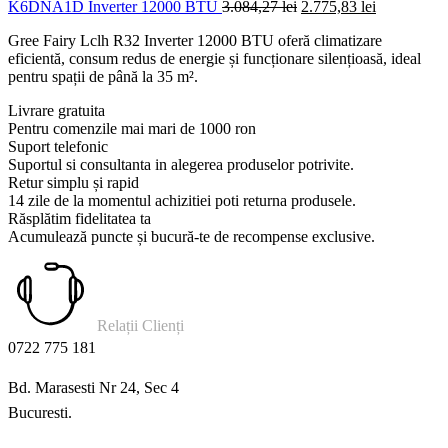
Prețul
Prețul
K6DNA1D Inverter 12000 BTU
3.084,27
lei
2.775,83
lei
inițial
curent
Gree Fairy Lclh R32 Inverter 12000 BTU oferă climatizare
a
este:
eficientă, consum redus de energie și funcționare silențioasă, ideal
fost:
2.775,83 lei
pentru spații de până la 35 m².
3.084,27 lei.
Livrare gratuita
Pentru comenzile mai mari de 1000 ron
Suport telefonic
Suportul si consultanta in alegerea produselor potrivite.
Retur simplu și rapid
14 zile de la momentul achizitiei poti returna produsele.
Răsplătim fidelitatea ta
Acumulează puncte și bucură-te de recompense exclusive.
Relații Clienți
0722 775 181
Bd. Marasesti Nr 24, Sec 4
Bucuresti.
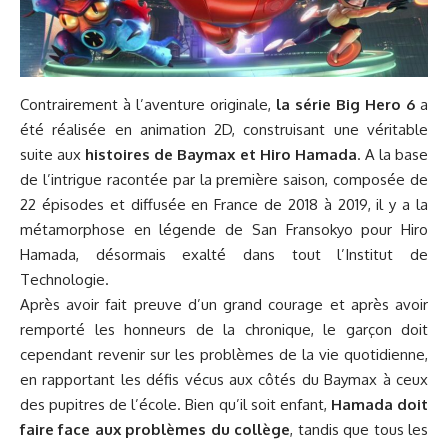
Contrairement à l’aventure originale,
la série Big Hero 6
a
été réalisée en animation 2D, construisant une véritable
suite aux
histoires de Baymax et Hiro Hamada
. A la base
de l’intrigue racontée par la première saison, composée de
22 épisodes et diffusée en France de 2018 à 2019, il y a la
métamorphose en légende de San Fransokyo pour Hiro
Hamada, désormais exalté dans tout l’Institut de
Technologie.
Après avoir fait preuve d’un grand courage et après avoir
remporté les honneurs de la chronique, le garçon doit
cependant revenir sur les problèmes de la vie quotidienne,
en rapportant les défis vécus aux côtés du Baymax à ceux
des pupitres de l’école. Bien qu’il soit enfant,
Hamada doit
faire face aux problèmes du collège
, tandis que tous les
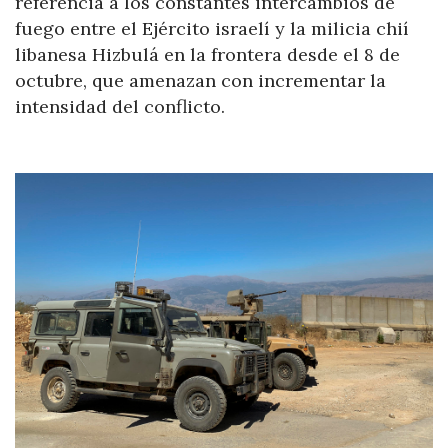
referencia a los constantes intercambios de
fuego entre el Ejército israelí y la milicia chií
libanesa Hizbulá en la frontera desde el 8 de
octubre, que amenazan con incrementar la
intensidad del conflicto.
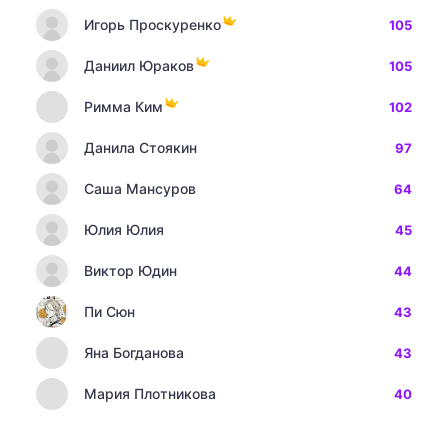
Игорь Проскуренко
105
Даниил Юраков
105
Римма Ким
102
Данила Стоякин
97
Саша Мансуров
64
Юлия Юлия
45
Виктор Юдин
44
Пи Сюн
43
Яна Богданова
43
Мария Плотникова
40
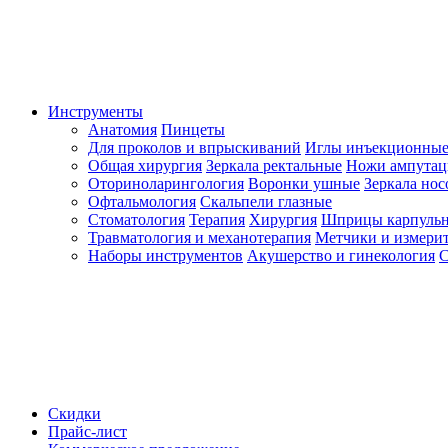
Инструменты
Анатомия
Пинцеты
Для проколов и впрыскиваний
Иглы инъекционные
Общая хирургия
Зеркала ректальные
Ножи ампута
Оториноларингология
Воронки ушные
Зеркала но
Офтальмология
Скальпели глазные
Стоматология
Терапия
Хирургия
Шприцы карпуль
Травматология и механотерапия
Метчики и измерит
Наборы инструментов
Акушерство и гинекология
С
Скидки
Прайс-лист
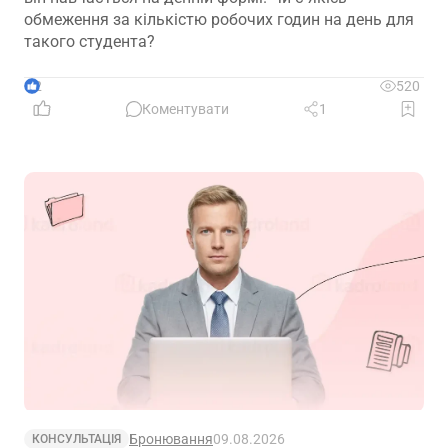
обмеження за кількістю робочих годин на день для
такого студента?
2
520
Коментувати
1
Бронювання
09.08.2026
КОНСУЛЬТАЦІЯ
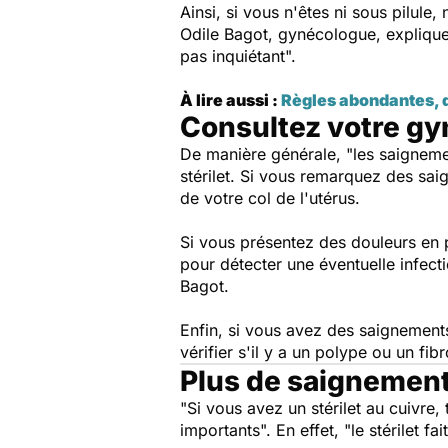
Ainsi, si vous n'êtes ni sous pilule,
Odile Bagot, gynécologue, expliqu
pas inquiétant".
À lire aussi :
Règles abondantes, d
Consultez votre g
De manière générale,
"les saigneme
stérilet. Si vous remarquez des sa
de votre col de l'utérus.
Si vous présentez des douleurs en p
pour détecter une éventuelle infec
Bagot.
Enfin, si vous avez des saignement
vérifier s'il y a un polype ou un fib
Plus de saignements
"Si vous avez un stérilet au cuivre
importants".
En effet,
"le stérilet fa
-------------------------
The task ::
Repeat the data exactly as given. Keep every picture out of the copy.

Answer box ::
Prețul
Prețul
K6DNA1D Inverter 12000 BTU
3.084,27
lei
2.775,83
lei
inițial
curent
Gree Fairy Lclh R32 Inverter 12000 BTU oferă climatizare
a
este:
eficientă, consum redus de energie și funcționare silențioasă, ideal
fost:
2.775,83 lei
pentru spații de până la 35 m².
3.084,27 lei.
Livrare gratuita
Pentru comenzile mai mari de 1000 ron
Suport telefonic
Suportul si consultanta in alegerea produselor potrivite.
Retur simplu și rapid
14 zile de la momentul achizitiei poti returna produsele.
Răsplătim fidelitatea ta
Acumulează puncte și bucură-te de recompense exclusive.
Relații Clienți
0722 775 181
Bd. Marasesti Nr 24, Sec 4
Bucuresti.
Contrairement à l’aventure originale,
la série Big Hero 6
a
été réalisée en animation 2D, construisant une véritable
suite aux
histoires de Baymax et Hiro Hamada
. A la base
de l’intrigue racontée par la première saison, composée de
22 épisodes et diffusée en France de 2018 à 2019, il y a la
métamorphose en légende de San Fransokyo pour Hiro
Hamada, désormais exalté dans tout l’Institut de
Technologie.
Après avoir fait preuve d’un grand courage et après avoir
remporté les honneurs de la chronique, le garçon doit
cependant revenir sur les problèmes de la vie quotidienne,
en rapportant les défis vécus aux côtés du Baymax à ceux
des pupitres de l’école. Bien qu’il soit enfant,
Hamada doit
faire face aux problèmes du collège
, tandis que tous les
referencia a los constantes intercambios de
fuego entre el Ejército israelí y la milicia chií
libanesa Hizbulá en la frontera desde el 8 de
octubre, que amenazan con incrementar la
intensidad del conflicto.
Игорь Проскуренко
105
Даниил Юраков
105
Римма Ким
102
Данила Стоякин
97
Саша Мансуров
64
Юлия Юлия
45
Виктор Юдин
44
Пи Сюн
43
Яна Богданова
43
Мария Плотникова
40
Инструменты
Анатомия
Пинцеты
Для проколов и впрыскиваний
Иглы инъекционные
Общая хирургия
Зеркала ректальные
Ножи ампута
Оториноларингология
Воронки ушные
Зеркала но
Офтальмология
Скальпели глазные
Стоматология
Терапия
Хирургия
Шприцы карпуль
Травматология и механотерапия
Метчики и измерит
Наборы инструментов
Акушерство и гинекология
С
Скидки
Прайс-лист
обмеження за кількістю робочих годин на день для
такого студента?
2
520
Коментувати
1
Бронювання
09.08.2026
КОНСУЛЬТАЦІЯ
Ainsi, si vous n'êtes ni sous pilule,
Odile Bagot, gynécologue, expliqu
pas inquiétant".
À lire aussi :
Règles abondantes, d
Consultez votre g
De manière générale,
"les saigneme
stérilet. Si vous remarquez des sa
de votre col de l'utérus.
Si vous présentez des douleurs en p
pour détecter une éventuelle infec
Bagot.
Enfin, si vous avez des saignement
vérifier s'il y a un polype ou un fib
Plus de saignements
"Si vous avez un stérilet au cuivre
importants".
En effet,
"le stérilet fa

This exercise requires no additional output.